─── Data for the task
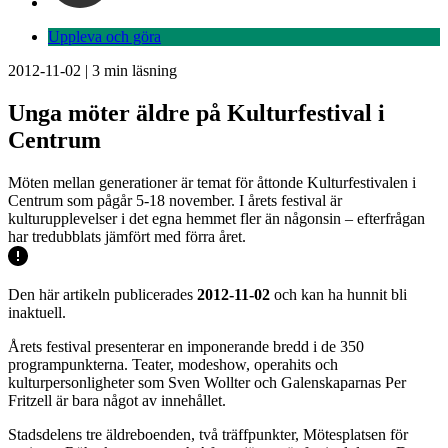
Uppleva och göra
2012-11-02
|
3
min läsning
Unga möter äldre på Kulturfestival i
Centrum
Möten mellan generationer är temat för åttonde Kulturfestivalen i
Centrum som pågår 5-18 november. I årets festival är
kulturupplevelser i det egna hemmet fler än någonsin – efterfrågan
har tredubblats jämfört med förra året.
Den här artikeln publicerades
2012-11-02
och kan ha hunnit bli
inaktuell.
Årets festival presenterar en imponerande bredd i de 350
programpunkterna. Teater, modeshow, operahits och
kulturpersonligheter som Sven Wollter och Galenskaparnas Per
Fritzell är bara något av innehållet.
Stadsdelens tre äldreboenden, två träffpunkter, Mötesplatsen för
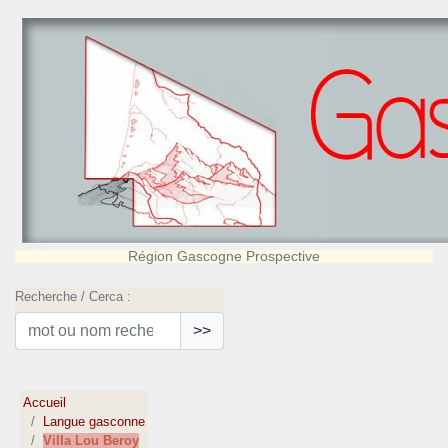
Région Gascogne Prospective
Recherche / Cerca :
>>
Accueil
Langue gasconne
Villa Lou Beroy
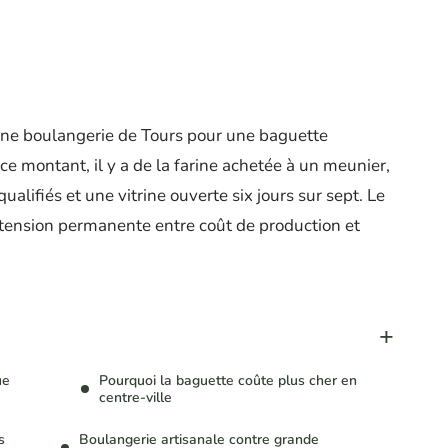
une boulangerie de Tours pour une baguette
e ce montant, il y a de la farine achetée à un meunier,
ualifiés et une vitrine ouverte six jours sur sept. Le
 tension permanente entre coût de production et
ue
Pourquoi la baguette coûte plus cher en
centre-ville
s
Boulangerie artisanale contre grande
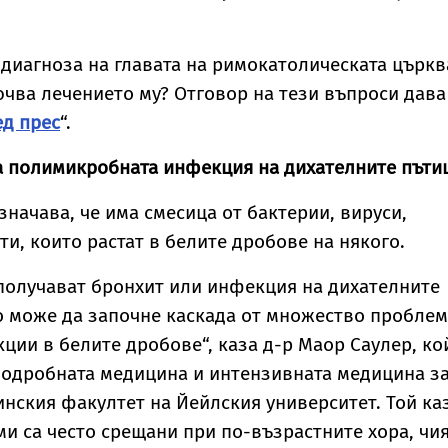
 диагноза на главата на римокатолическата църкв
чва лечението му? Отговор на тези въпроси дава
д прес
“.
а полимикробната инфекция на дихателните пъти
значава, че има смесица от бактерии, вируси,
ти, които растат в белите дробове на някого.
 получават бронхит или инфекция на дихателните
о може да започне каскада от множество проблем
ии в белите дробове“, каза д-р Маор Саулер, ко
лодробната медицина и интензивната медицина з
нския факултет на Йейлския университет. Той каз
и са често срещани при по-възрастните хора, чи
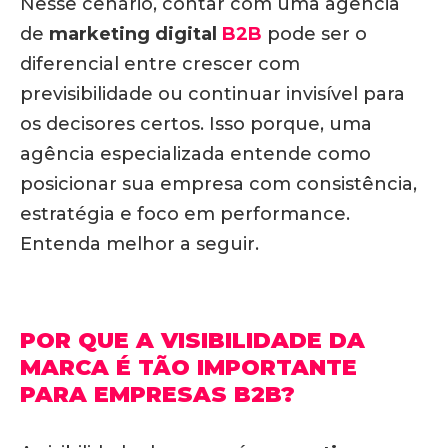
Nesse cenário, contar com uma agência
de
marketing digital
B2B
pode ser o
diferencial entre crescer com
previsibilidade ou continuar invisível para
os decisores certos. Isso porque, uma
agência especializada entende como
posicionar sua empresa com consistência,
estratégia e foco em performance.
Entenda melhor a seguir.
POR QUE A VISIBILIDADE DA
MARCA É TÃO IMPORTANTE
PARA EMPRESAS B2B?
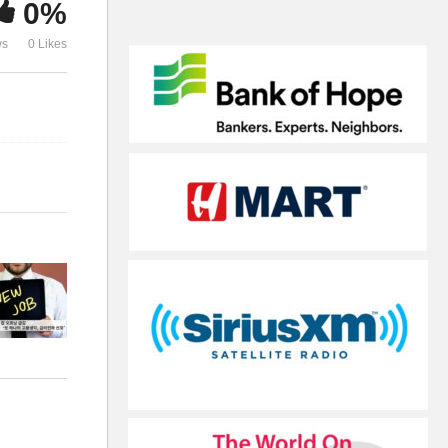
0%
승부 가른다’
란, 고통’
ws
0 Likes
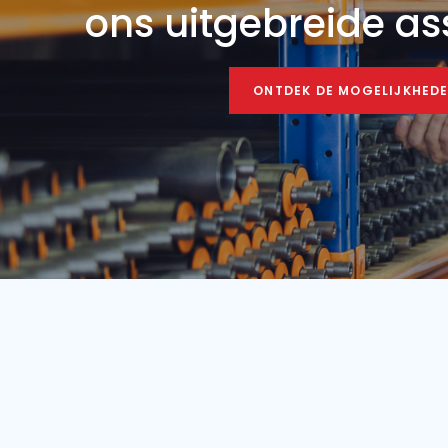
Conditie
Jaar
Ba
Nieuw
2024
Vind uw mobiele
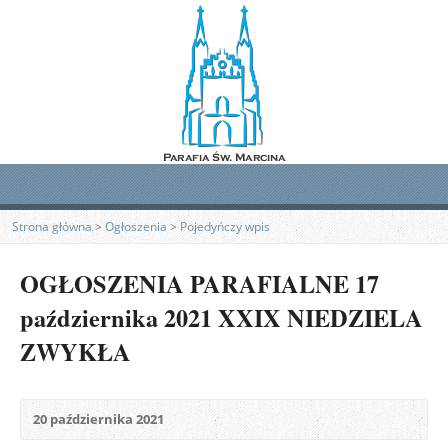
Strona główna
>
Ogłoszenia
>
Pojedyńczy wpis
OGŁOSZENIA PARAFIALNE 17
października 2021 XXIX NIEDZIELA
ZWYKŁA
20 października 2021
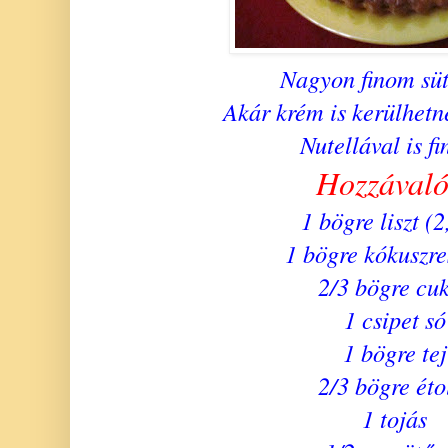
Nagyon finom sü
Akár krém is kerülhetn
Nutellával is f
Hozzával
1 bögre liszt (2
1 bögre kókuszre
2/3 bögre cu
1 csipet só
1 bögre tej
2/3 bögre éto
1 tojás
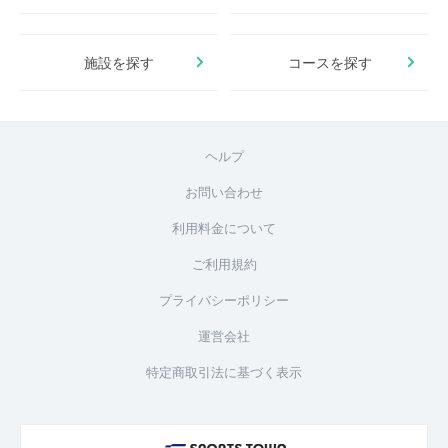
施設を探す
コースを探す
ヘルプ
お問い合わせ
利用料金について
ご利用規約
プライバシーポリシー
運営会社
特定商取引法に基づく表示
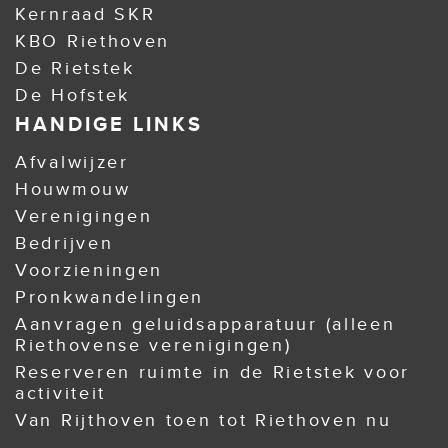
Kernraad SKR
KBO Riethoven
De Rietstek
De Hofstek
HANDIGE LINKS
Afvalwijzer
Houwmouw
Verenigingen
Bedrijven
Voorzieningen
Pronkwandelingen
Aanvragen geluidsapparatuur (alleen
Riethovense verenigingen)
Reserveren ruimte in de Rietstek voor
activiteit
Van Rijthoven toen tot Riethoven nu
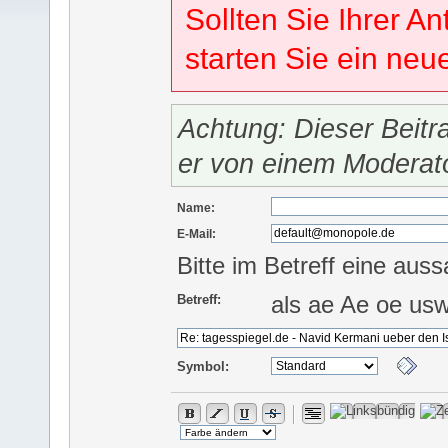
Sollten Sie Ihrer An
starten Sie ein ne
Achtung: Dieser Beitr
er von einem Moderat
Name:
E-Mail:
Bitte im Betreff eine auss
als ae Ae oe us
Betreff:
Symbol:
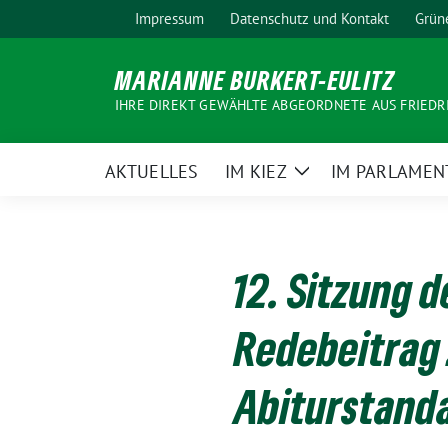
Weiter
Impressum
Datenschutz und Kontakt
Grün
zum
Inhalt
MARIANNE BURKERT-EULITZ
IHRE DIREKT GEWÄHLTE ABGEORDNETE AUS FRIEDR
AKTUELLES
IM KIEZ
IM PARLAMEN
Zeige
Untermenü
12. Sitzung 
Redebeitrag 
Abiturstand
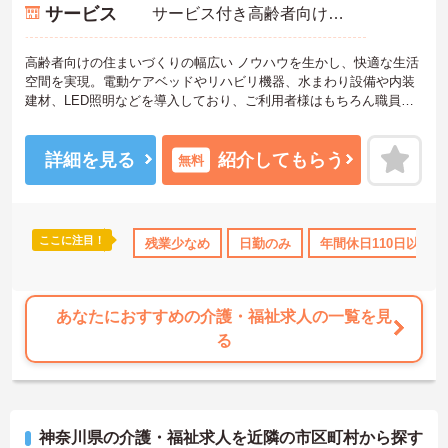
サービス
サービス付き高齢者向け住宅（サ高住）
高齢者向けの住まいづくりの幅広い ノウハウを生かし、快適な生活
空間を実現。電動ケアベッドやリハビリ機器、水まわり設備や内装
建材、LED照明などを導入しており、ご利用者様はもちろん職員も
働きやすい環境です。ご興味のある方は是非お気軽にお問い合わせ
ください。
詳細を見る
紹介してもらう
無料
ここに注目！
残業少なめ
日勤のみ
年間休日110日以上
あなたにおすすめの介護・福祉求人の一覧を見
る
神奈川県の介護・福祉求人を近隣の市区町村から探す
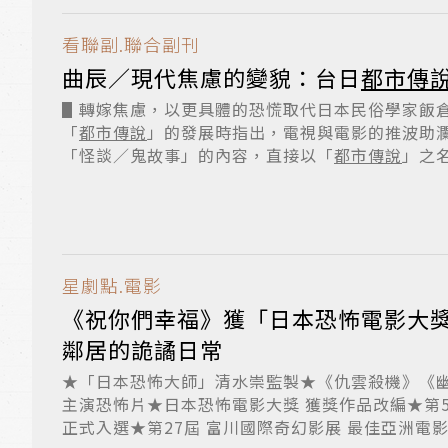
看聯副.聯合副刊
曲辰／現代焦慮的變貌：台日
都市傳
▋轉嫁焦慮，以更具體的恐慌取代日本民俗學家飯
「
都市傳說
」的發展時指出，電視與電影的推波助
「怪談／鬼故事」的內容，直接以「
都市傳說
」之
就...
星劇點.電影
《祝你們幸福》獲「日本恐怖電影大獎」首獎
鄰居的詭譎日常
★「日本恐怖大師」清水崇監製★《仇雲殺機》《
主演恐怖片★日本恐怖電影大獎 獲獎作品改編★第5
正式入選★第27屆 富川國際奇幻影展 最佳亞洲電影第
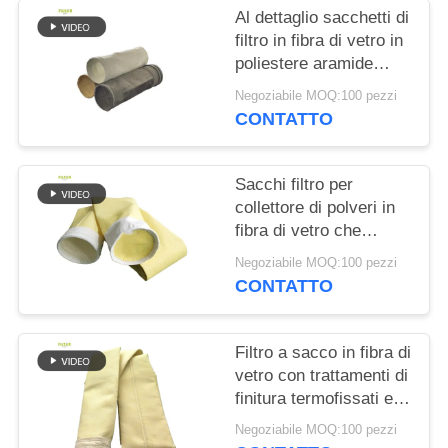
DEL
Al dettaglio sacchetti di
SITO
filtro in fibra di vetro in
poliestere aramide
PTFE PPS per impianti
Negoziabile MOQ:100 pezzi
POLITICA
di cemento
CONTATTO
SULLA
PRIVACY
Sacchi filtro per
collettore di polveri in
fibra di vetro che
offrono un'eccellente
Negoziabile MOQ:100 pezzi
resistenza all'abrasione
CONTATTO
ad alta temperatura e
all'esposizione chimica
Filtro a sacco in fibra di
vetro con trattamenti di
finitura termofissati e
calandrati per una
Negoziabile MOQ:100 pezzi
maggiore durata e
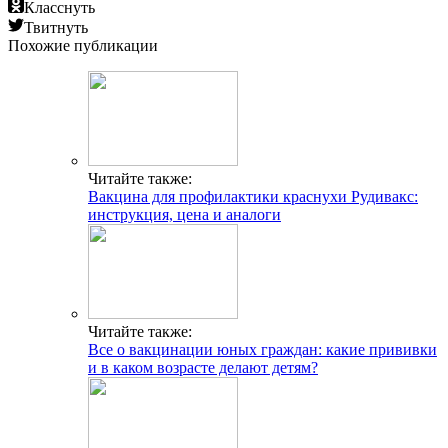
Класснуть
Твитнуть
Похожие публикации
Читайте также:
Вакцина для профилактики краснухи Рудивакс:
инструкция, цена и аналоги
Читайте также:
Все о вакцинации юных граждан: какие прививки
и в каком возрасте делают детям?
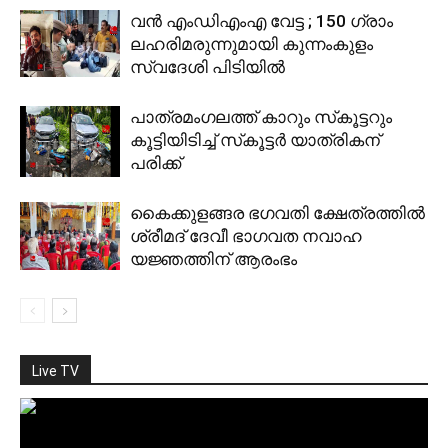
വന്‍ എംഡിഎംഎ വേട്ട ; 150 ഗ്രാം
ലഹരിമരുന്നുമായി കുന്നംകുളം
സ്വദേശി പിടിയില്‍
പാത്രമംഗലത്ത് കാറും സ്‌കൂട്ടറും
കൂട്ടിയിടിച്ച് സ്‌കൂട്ടര്‍ യാത്രികന്
പരിക്ക്
കൈക്കുളങ്ങര ഭഗവതി ക്ഷേത്രത്തില്‍
ശ്രീമദ് ദേവീ ഭാഗവത നവാഹ
യജ്ഞത്തിന് ആരംഭം
Live TV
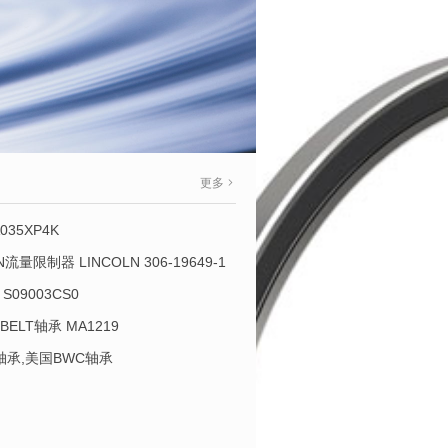
更多
035XP4K
OLN流量限制器 LINCOLN 306-19649-1
S09003CS0
-BELT轴承 MA1219
L轴承,美国BWC轴承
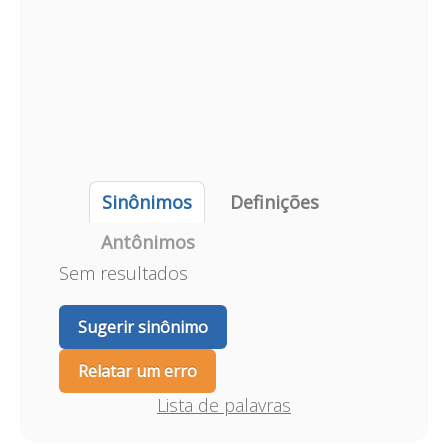
Sinônimos
Definições
Antônimos
Sem resultados
Sugerir sinônimo
Relatar um erro
Lista de palavras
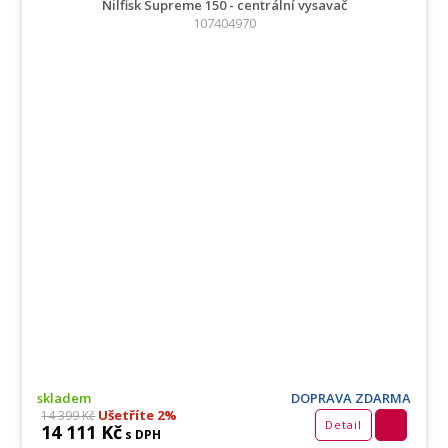
Nilfisk Supreme 150 - centrální vysavač
107404970
skladem
DOPRAVA ZDARMA
Ušetříte 2%
14 399 Kč
Detail
14 111 Kč
s DPH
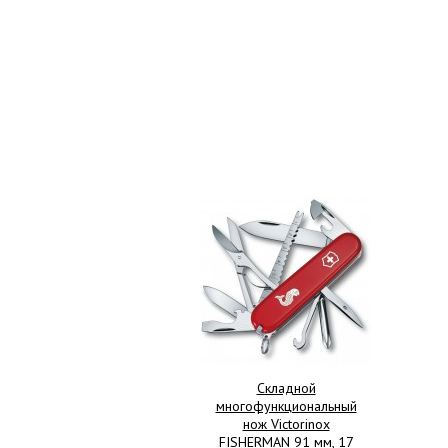
Складной
многофункциональный
нож Victorinox
FISHERMAN 91 мм, 17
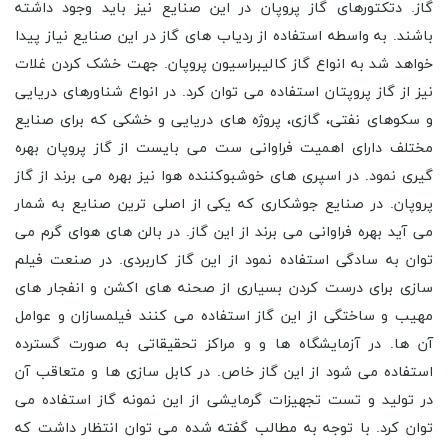
گاز. دتکتورهای گاز پروپان در این صنایع نیز باید وجود داشته
باشند. به واسطه استفاده از ردیاب های گاز در این صنایع نیاز پیدا
خواهد شد به انواع گاز کالیبراسیون پروپان. جهت خشک کردن غلات
نیز از گاز پروپتان استفاده می توان کرد. در انواع شناورهای دریایی
و سکوهای نفتی، گازی، پروژه های دریایی و خشکی که برای صنایع
مختلف دارای اهمیت فراوانی ست می بایست از گاز پروپان بهره
گیری نمود. در اسپری های خوشبوکننده هوا نیز بهره می برند از گاز
پروپان. در صنایع جوشکاری که یکی از اصلی ترین صنایع به شمار
می آید بهره فراوانی می برند از این گاز. در بالن های هوای گرم می
توان به سادگی استفاده نمود از این گاز کاربردی. در صنعت فیلم
سازی برای درست کردن بسیاری از صحنه های اکشن و انفجار های
مهیب و ساختگی از این گاز استفاده می کنند فیلمسازان و عوامل
آن ها. در آزمایشگاه ها و و مراکز تحقیقاتی به صورت گسترده
استفاده می شود از این گاز خاص. در کابل سازی ها و متعاقب آن
در تولید و تست تجهیزات گرمایشی از این نمونه گاز استفاده می
توان کرد. با توجه به مطالب گفته شده می توان انتظار داشت که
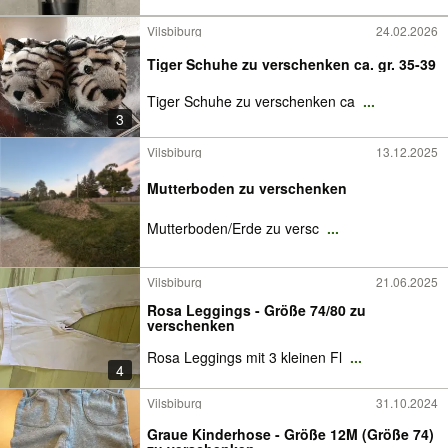
Vilsbiburg
24.02.2026
Tiger Schuhe zu verschenken ca. gr. 35-39
Tiger Schuhe zu verschenken ca
...
3
Vilsbiburg
13.12.2025
Mutterboden zu verschenken
Mutterboden/Erde zu versc
...
Vilsbiburg
21.06.2025
Rosa Leggings - Größe 74/80 zu
verschenken
Rosa Leggings mit 3 kleinen Fl
...
4
Vilsbiburg
31.10.2024
Graue Kinderhose - Größe 12M (Größe 74)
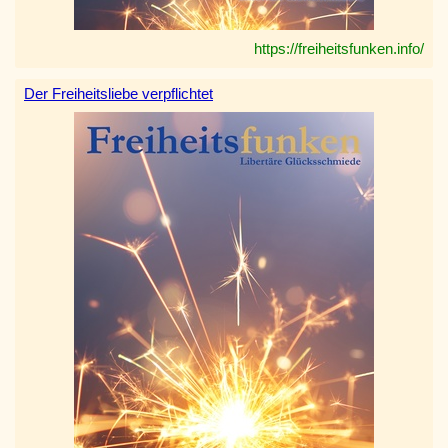
https://freiheitsfunken.info/
Der Freiheitsliebe verpflichtet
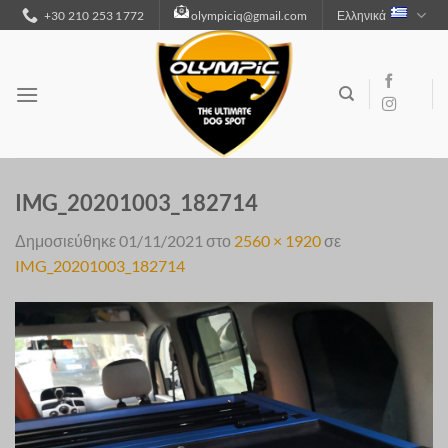
Μετάβαση
+30 210 253 1772
olympiciq@gmail.com
Ελληνικά
στο
περιεχόμενο
IMG_20201003_182714
Δημοσιεύθηκε
01/11/2021
στο
2560 × 1920
σε
IMG_20201003_182714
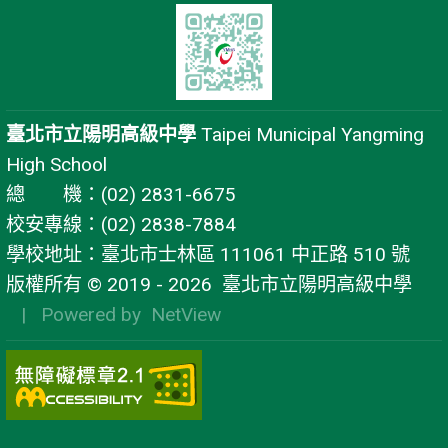
臺北市立陽明高級中學
Taipei Municipal Yangming
High School
總 機：(02) 2831-6675
校安專線：(02) 2838-7884
學校地址：臺北市士林區 111061 中正路 510 號
版權所有 © 2019 - 2026
臺北市立陽明高級中學
| Powered by
NetView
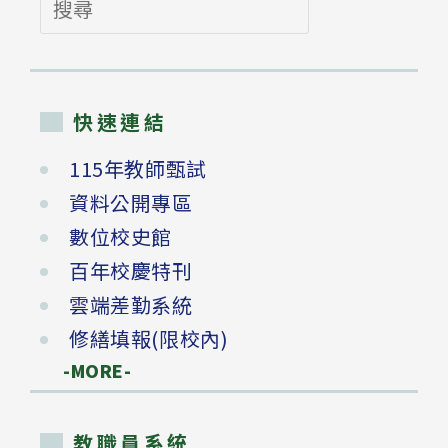
尋
快速連結
115年教師甄試
資料公開專區
數位校史館
百年校慶特刊
雲端差勤系統
修繕填報(限校內)
-MORE-
教職員系統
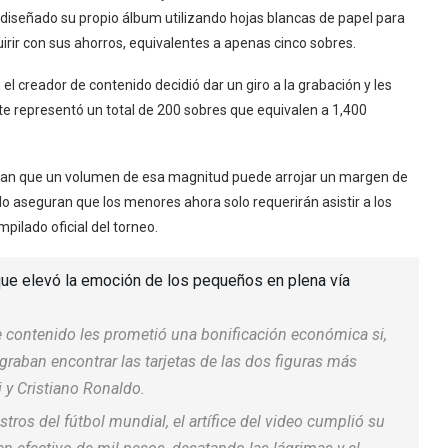
n diseñado su propio álbum utilizando hojas blancas de papel para
rir con sus ahorros, equivalentes a apenas cinco sobres.
 el creador de contenido decidió dar un giro a la grabación y les
te representó un total de 200 sobres que equivalen a 1,400
iman que un volumen de esa magnitud puede arrojar un margen de
lo aseguran que los menores ahora solo requerirán asistir a los
pilado oficial del torneo.
que elevó la emoción de los pequeños en plena vía
e contenido les prometió una bonificación económica si,
ograban encontrar las tarjetas de las dos figuras más
 y Cristiano Ronaldo.
stros del fútbol mundial, el artífice del video cumplió su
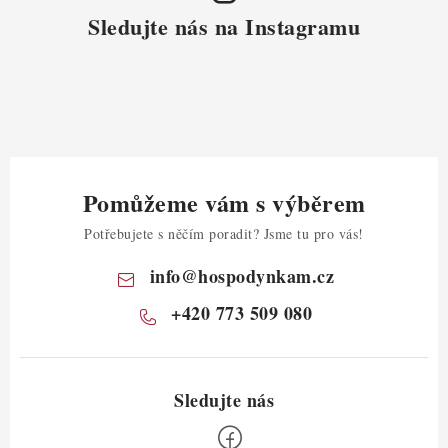
Sledujte nás na Instagramu
Pomůžeme vám s výběrem
Potřebujete s něčím poradit? Jsme tu pro vás!
info
@
hospodynkam.cz
+420 773 509 080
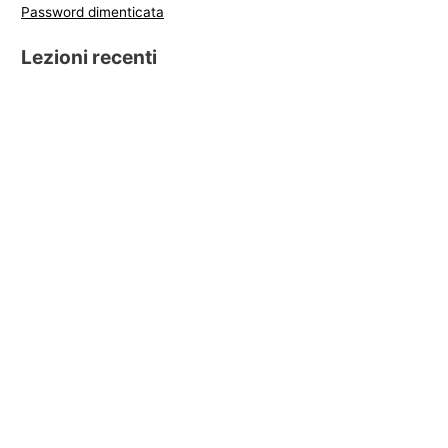
Password dimenticata
Lezioni recenti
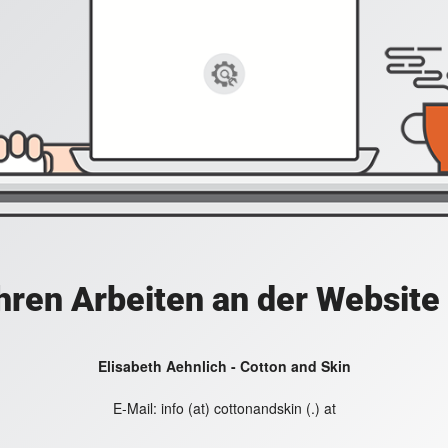
hren Arbeiten an der Website
Elisabeth Aehnlich - Cotton and Skin
E-Mail:
info (at) cottonandskin (.) at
──────
Exercise details ▸ Rewrite the lines of the listing from the one containing "Password dimenticata" through the end of the listing, replacing "Website" with "Webseite" and leaving everything else as it is. Omit the pictures from your answer.

Answer to this task ▸
Password dimenticata
Lezioni recenti
hren Arbeiten an der Webseite
Elisabeth Aehnlich - Cotton and Skin
E-Mail:
info (at) cottonandskin (.) at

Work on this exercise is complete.